A notable Sears Roebuck Homart kit home has avoided a date with the wrecking ball thanks to a tentative agreement between the Oakbrook Terrace City Council and the community's fledgling historical society.

The council agreed Tuesday to sell the building to the society for a nominal fee and to consider paying $500 a month toward the operation and maintenance of the house for at least two years.

The deal will allow the society to continue using the house to display its collection of city artifacts with an eye toward eventually renovating the structure.

The city attorney will prepare documents for the sale that will be voted on at the council's March 26 or April 9 meeting, City Manager John Carpino said. The vote will be taken before the makeup of the council changes after the April 9 election.

"It's all favorable. It's moving forward in the right direction," Carpino said.

The sale agreement will include a provision that if the historical society is not able to care for the house, ownership will revert to the city, he said.

The city purchased the house at 17W245 16th Street in 2008 for $330,000 with the intention of tearing it down for a water retention area when a new police station is built.

Carpino said water retention for the new station now will be provided by an underground tank when work on the station begins this summer. Mayor Tony Ragucci said at a previous meeting that the cost of underground water retention will be about $380,000 as opposed to $123,000 for a retention pond.

"It's going to be more costly to hold the water underground," Carpino said.

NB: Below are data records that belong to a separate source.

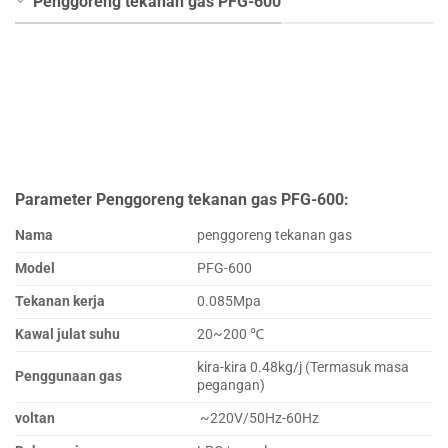
Penggoreng tekanan gas PFG-600
Parameter Penggoreng tekanan gas PFG-600:
Nama
penggoreng tekanan gas
Model
PFG-600
Tekanan kerja
0.085Mpa
Kawal julat suhu
20~200 ℃
kira-kira 0.48kg/j (Termasuk masa
Penggunaan gas
pegangan)
voltan
~220V/50Hz-60Hz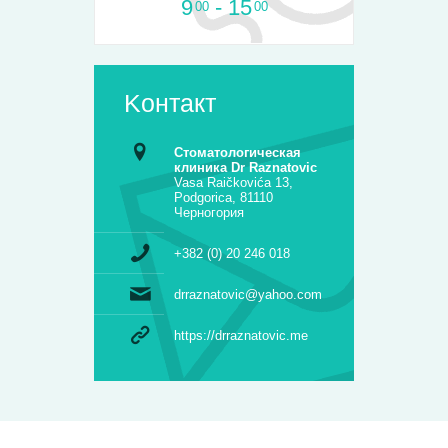
9
- 15
00
00
Kонтакт
Стоматологическая
клиника Dr Raznatovic
Vasa Raičkovića 13,
Podgorica, 81110
Черногория
+382 (0) 20 246 018
drraznatovic@yahoo.com
https://drraznatovic.me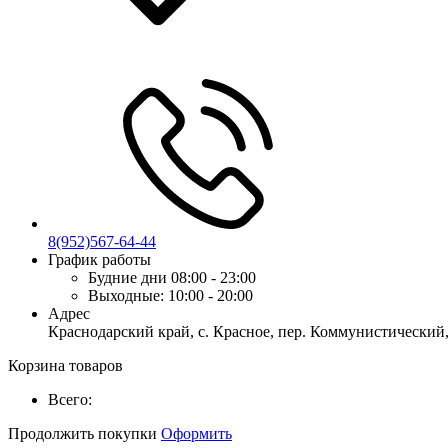
8(952)567-64-44
График работы
Будние дни
08:00 - 23:00
Выходные:
10:00 - 20:00
Адрес
Краснодарский край, с. Красное, пер. Коммунистический,
Корзина товаров
Всего:
Продолжить покупки
Оформить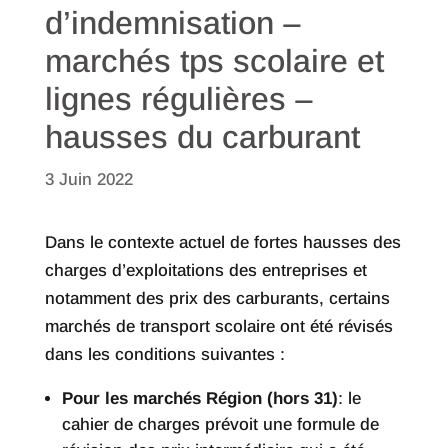
d’indemnisation –
marchés tps scolaire et
lignes régulières –
hausses du carburant
3 Juin 2022
Dans le contexte actuel de fortes hausses des
charges d’exploitations des entreprises et
notamment des prix des carburants, certains
marchés de transport scolaire ont été révisés
dans les conditions suivantes :
Pour les marchés Région (hors 31)
: le
cahier de charges prévoit une formule de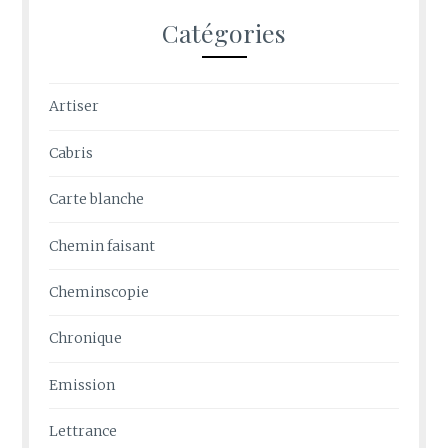
Catégories
Artiser
Cabris
Carte blanche
Chemin faisant
Cheminscopie
Chronique
Emission
Lettrance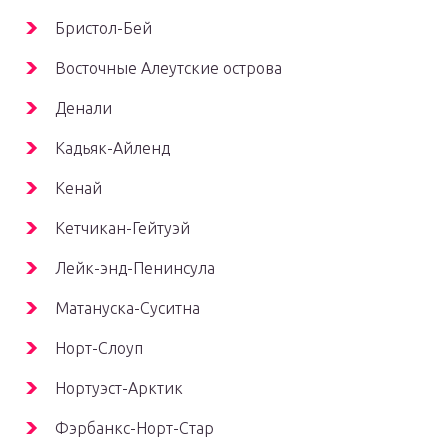
Бристол-Бей
Восточные Алеутские острова
Денали
Кадьяк-Айленд
Кенай
Кетчикан-Гейтуэй
Лейк-энд-Пенинсула
Матануска-Суситна
Норт-Слоуп
Нортуэст-Арктик
Фэрбанкс-Норт-Стар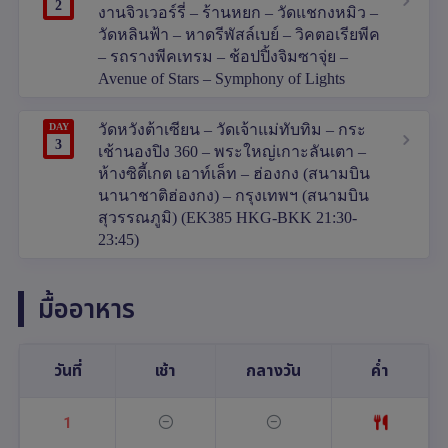
2
งานจิวเวอร์รี่ – ร้านหยก – วัดแชกงหมิว –
วัดหลินฟ้า – หาดรีพัสล์เบย์ – วิคตอเรียพีค
– รถรางพีคเทรม – ช้อปปิ้งจิมซาจุ่ย –
Avenue of Stars – Symphony of Lights
DAY
วัดหวังต้าเซียน – วัดเจ้าแม่ทับทิม – กระ
3
เช้านองปิง 360 – พระใหญ่เกาะลันเตา –
ห้างซิตี้เกต เอาท์เล็ท – ฮ่องกง (สนามบิน
นานาชาติฮ่องกง) – กรุงเทพฯ (สนามบิน
สุวรรณภูมิ) (EK385 HKG-BKK 21:30-
23:45)
มื้ออาหาร
วันที่
เช้า
กลางวัน
ค่ำ
1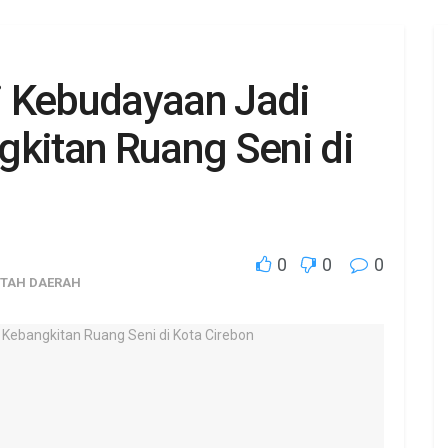
i Kebudayaan Jadi
itan Ruang Seni di
0
0
0
TAH DAERAH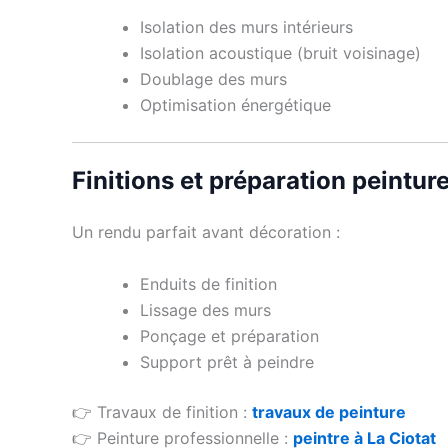
Isolation des murs intérieurs
Isolation acoustique (bruit voisinage)
Doublage des murs
Optimisation énergétique
Finitions et préparation peintur
Un rendu parfait avant décoration :
Enduits de finition
Lissage des murs
Ponçage et préparation
Support prêt à peindre
👉 Travaux de finition :
travaux de peinture
👉 Peinture professionnelle :
peintre à La Ciotat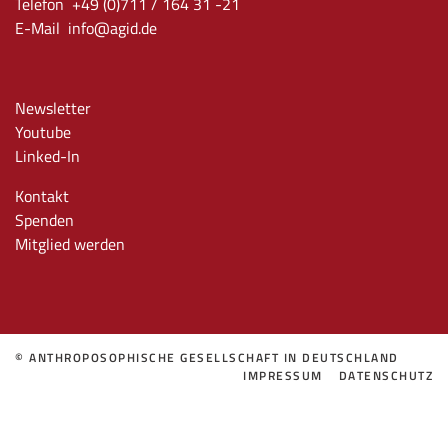
Telefon +49 (0)711 / 164 31 -21
E-Mail
info
@agid.de
Newsletter
Youtube
Linked-In
Kontakt
Spenden
Mitglied werden
© ANTHROPOSOPHISCHE GESELLSCHAFT IN DEUTSCHLAND
IMPRESSUM
DATENSCHUTZ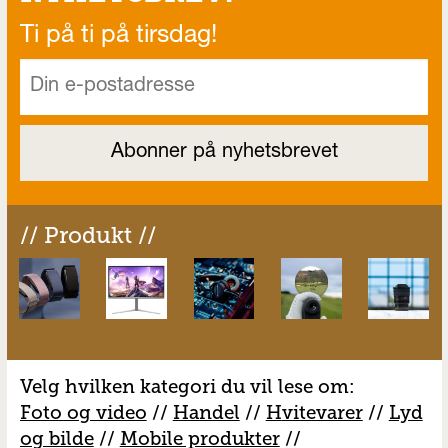
Ti på ti på tirsdag!
// Produkt //
Velg hvilken kategori du vil lese om:
Foto og video
//
Handel
//
H
vitevarer
//
Lyd
og bilde
//
Mobile produkter
//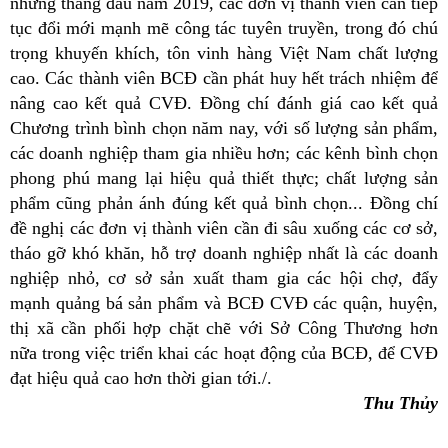
những tháng đầu năm 2019, các đơn vị thành viên cần tiếp
tục đổi mới mạnh mẽ công tác tuyên truyền, trong đó chú
trọng khuyến khích, tôn vinh hàng Việt Nam chất lượng
cao. Các thành viên BCĐ cần phát huy hết trách nhiệm để
nâng cao kết quả CVĐ. Đồng chí đánh giá cao kết quả
Chương trình bình chọn năm nay, với số lượng sản phẩm,
các doanh nghiệp tham gia nhiều hơn; các kênh bình chọn
phong phú mang lại hiệu quả thiết thực; chất lượng sản
phẩm cũng phản ánh đúng kết quả bình chọn... Đồng chí
đề nghị các đơn vị thành viên cần đi sâu xuống các cơ sở,
tháo gỡ khó khăn, hỗ trợ doanh nghiệp nhất là các doanh
nghiệp nhỏ, cơ sở sản xuất tham gia các hội chợ, đẩy
mạnh quảng bá sản phẩm và BCĐ CVĐ các quận, huyện,
thị xã cần phối hợp chặt chẽ với Sở Công Thương hơn
nữa trong việc triển khai các hoạt động của BCĐ, để CVĐ
đạt hiệu quả cao hơn thời gian tới./.
Thu Thủy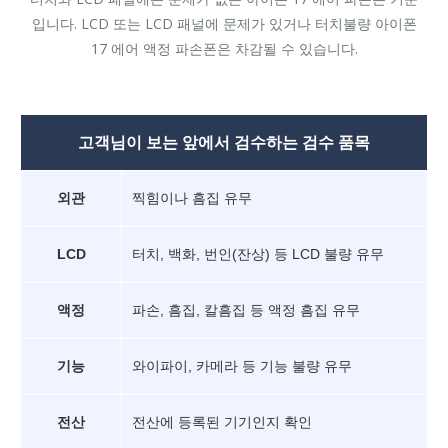
입니다. LCD 또는 LCD 패널에 문제가 있거나 터치불량 아이폰
17 에어 액정 파손폰은 차감될 수 있습니다.
고객님이 보는 앞에서 검수하는 검수 품목
외관
찍힘이나 흠집 유무
LCD
터치, 백화, 번인(잔상) 등 LCD 불량 유무
액정
파손, 흠집, 칼흠집 등 액정 흠집 유무
기능
와이파이, 카메라 등 기능 불량 유무
전산
전산에 등록된 기기인지 확인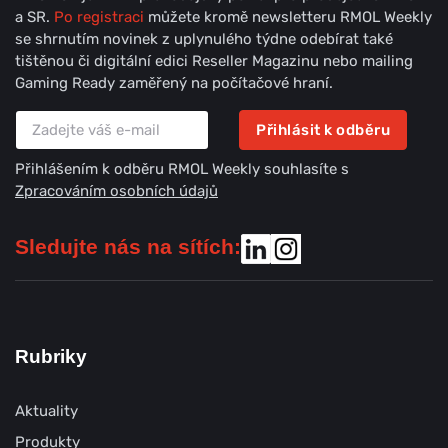
a SR.
Po registraci
můžete kromě newsletteru RMOL Weekly
se shrnutím novinek z uplynulého týdne odebírat také
tištěnou či digitální edici Reseller Magazinu nebo mailing
Gaming Ready zaměřený na počítačové hraní.
Přihlásit k odběru
Přihlášením k odběru RMOL Weekly souhlasíte s
Zpracováním osobních údajů
Sledujte nás na sítích:
Rubriky
Aktuality
Produkty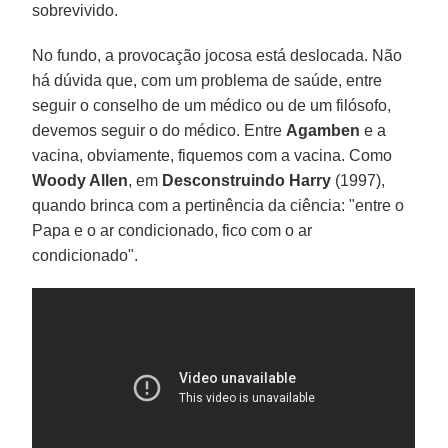
sobrevivido.
No fundo, a provocação jocosa está deslocada. Não
há dúvida que, com um problema de saúde, entre
seguir o conselho de um médico ou de um filósofo,
devemos seguir o do médico. Entre
Agamben
e a
vacina, obviamente, fiquemos com a vacina. Como
Woody Allen
, em
Desconstruindo Harry
(1997),
quando brinca com a pertinência da ciência: "entre o
Papa e o ar condicionado, fico com o ar
condicionado".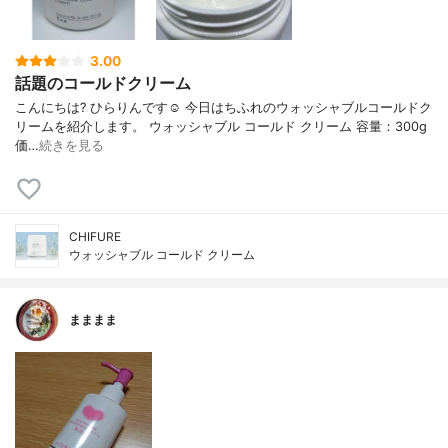
3.00
話題のコールドクリーム
こんにちは? ひらりんです☺️ 今日はちふれのウォッシャブルコールドク
リームを紹介します。 ウォッシャブル コールド クリーム 容量：300g
価…
続きを見る
CHIFURE
ウォッシャブル コールド クリーム
まままま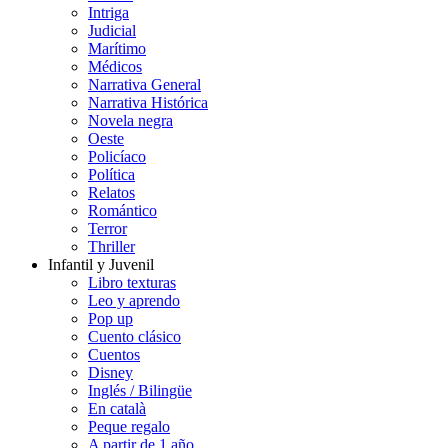
Intriga
Judicial
Marítimo
Médicos
Narrativa General
Narrativa Histórica
Novela negra
Oeste
Policíaco
Política
Relatos
Romántico
Terror
Thriller
Infantil y Juvenil
Libro texturas
Leo y aprendo
Pop up
Cuento clásico
Cuentos
Disney
Inglés / Bilingüe
En català
Peque regalo
A partir de 1 año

But Ragucci has supported saving the house, which was built around 1950 by the husband of former longtime city clerk Lorraine Fik. Architectural historian Rebecca Hunter of Elgin has said it is only one of six documented Sears Homart homes in the country.

Carpino said Ragucci also is willing for the city to pay $500 a month or $6,000 a year toward maintenance, utilities and insurance for the house for at least two years, and would consider extending the support for two years after that. Expenses for the house's operation will be considered during budget discussions on March 13 and 20, and would be included in the budget adopted April 23, Carpino said.

Historical society Director Bob Shanahan said the historical society hopes the city will pay the maintenance cost out of its tourism fund gained from hotel-motel tax. Supporters have said they expect the house to be a tourist attraction.

City support for the maintenance of the house would not include the cost for renovations to return it to its original form. The historical society doesn't yet have cost estimates on the improvements, which would include removing vinyl siding and rebuilding a trellised porch, but plans to do fundraising and hopes to gain corporate sponsors to help with the renovations, Shanahan said.

"We still have a battle ahead of us," he said. "(But) we think with the city's help we can do this."